The vomit crept higher in my throat. My teammates looked away. They couldn’t bear to watch.
The first pitch sailed in—called strike. I hadn’t moved the bat. Maybe I’d walk, I thought desperately.
Then a new idea hit me: a bunt! I called time and jogged to my coach. “Coach, you’ve seen me bunt. Let’s go suicide squeeze—I’ll lay it down and give us a chance!”
He smiled. “Good idea, Tommy. But we need a hit. You have to swing.”
I inched back toward the batter’s box with the confidence of a baby deer on roller skates.
The second pitch—strike two. No chance at a walk now. My eyes filled with tears. I couldn’t cry, not before striking out.
I glanced at my coach. He made a swinging motion with his hands, smiled, and said, “I believe in you. But you’ve got to swing the bat.”
I looked up to the stands and found my dad’s eyes. He smiled—encouraging but pained—the look of a parent who wishes they could step in and save their kid from the heartbreak that’s about to come.
“You have to swing,” I whispered to myself.
The pitcher wound up. The crowd roared. The world slowed. I saw the ball clear as day. My heart pounded.
I cocked back, closed my eyes, and swung with everything I had.
Thwack!
The ball hit the catcher’s mitt—two feet above the strike zone. Strike three. Game over.
We lost by one run.
I dropped the bat. Silent tears ran down my face. A parent in the stands berated my coach: “We all know Tommy can’t hit! What were you thinking?”
I couldn’t face my teammates. My brother patted my back, my parents said nothing, and as we pulled out of the parking lot, my coach jogged up beside the car.
“Way to swing, Tommy! We’ll get ’em next year,” he said with a grin.

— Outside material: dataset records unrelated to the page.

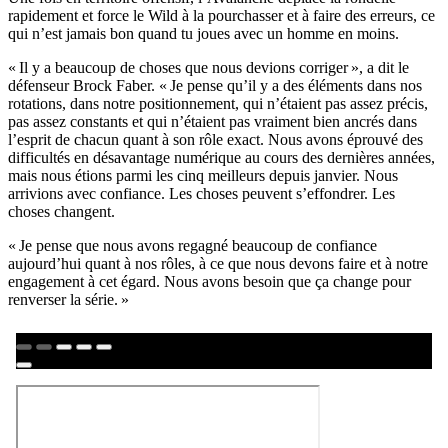
rapidement et force le Wild à la pourchasser et à faire des erreurs, ce
qui n’est jamais bon quand tu joues avec un homme en moins.
« Il y a beaucoup de choses que nous devions corriger », a dit le
défenseur Brock Faber. « Je pense qu’il y a des éléments dans nos
rotations, dans notre positionnement, qui n’étaient pas assez précis,
pas assez constants et qui n’étaient pas vraiment bien ancrés dans
l’esprit de chacun quant à son rôle exact. Nous avons éprouvé des
difficultés en désavantage numérique au cours des dernières années,
mais nous étions parmi les cinq meilleurs depuis janvier. Nous
arrivions avec confiance. Les choses peuvent s’effondrer. Les
choses changent.
« Je pense que nous avons regagné beaucoup de confiance
aujourd’hui quant à nos rôles, à ce que nous devons faire et à notre
engagement à cet égard. Nous avons besoin que ça change pour
renverser la série. »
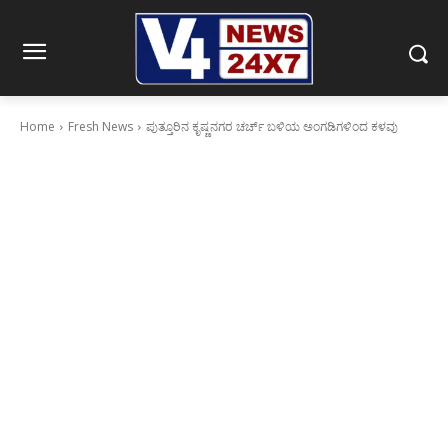
Home
Fresh News
ಪುತ್ತೂರಿನ ಕೃಷ್ಣನಗರ ಚರ್ಚ್ ಬಳಿಯ ಅಂಗಡಿಗಳಿಂದ ಕಳವು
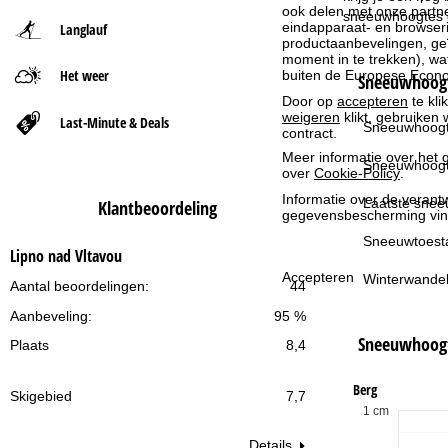
ook delen met onze partne
sneeuwhoogtes op
eindapparaat- en browserin
Langlauf
t
productaanbevelingen, geï
moment in te trekken), w
Het weer
buiten de Europese Econom
p
Sneeuwhoogt
Door op
accepteren
te kli
weigeren
klikt, gebruiken 
a
Last-Minute & Deals
Sneeuwhoogt
contract.
Meer informatie over het g
g
Sneeuwhoogt
over
Cookie-Policy
.
Informatie over de verantw
i
Laatste snee
Klantbeoordeling
gegevensbescherming vin
n
Sneeuwtoest
Lipno nad Vltavou
Accepteren
Winterwandel
a
Aantal beoordelingen:
44
Aanbeveling:
95 %
Sneeuwhoog
Plaats
8,4
Berg
Skigebied
7,7
1 cm
Details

That night I cried at the bottom of our neighborhood pool. I told my parents I was done with baseball forever.
Swing Away
Years later, as a youth sports coach and camp director, I often think about Coach Patterson. I have no idea where he is today, and he surely doesn’t remember that game. But I do.
I think about how different the story might have been if he’d taken me out—if he’d told me, no, you’re right, you can’t do this. Instead, he believed in me when I didn’t believe in myself.
That simple act—his refusal to save me from failure—has shaped the way I coach, lead, and parent. Kids need adults who tell them, “You can do this,” even when the odds are long.
When I tell this story around the campfire, the kids always expect a Hollywood ending. They want the home run, the cheering crowd, the redemption. But life doesn’t always play out that way.
I struck out. We lost.
But I gained something better.
Coach Patterson gave me a gift I’ve carried ever since: the courage to take the swing.
And every time I see a camper face their own fear—a first backpacking trip, a whitewater rapid, a night under the stars—I think of that sixth-grade moment.
Because sometimes the bravest thing we can do is simply pick up the bat, step into the box, and swing away.
Afterword
The next spring, my parents (annoyingly) made me play again. First game of the new season, ninth in the order, first at-bat. I told myself the same thing: Just go down swinging.
The pitch came in. I swung.
Thwack!
The ball soared over the outfielders’ heads and rolled to the fence. My dad yelled, “RUN!” as I stood frozen at home plate, stunned.
When I reached second base, my teammates erupted. My dad hugged Coach Patterson on the sideline. And afterward, my mom handed me a Twinkie and a Capri Sun.
Turns out, it was the sweetest hit I ever had.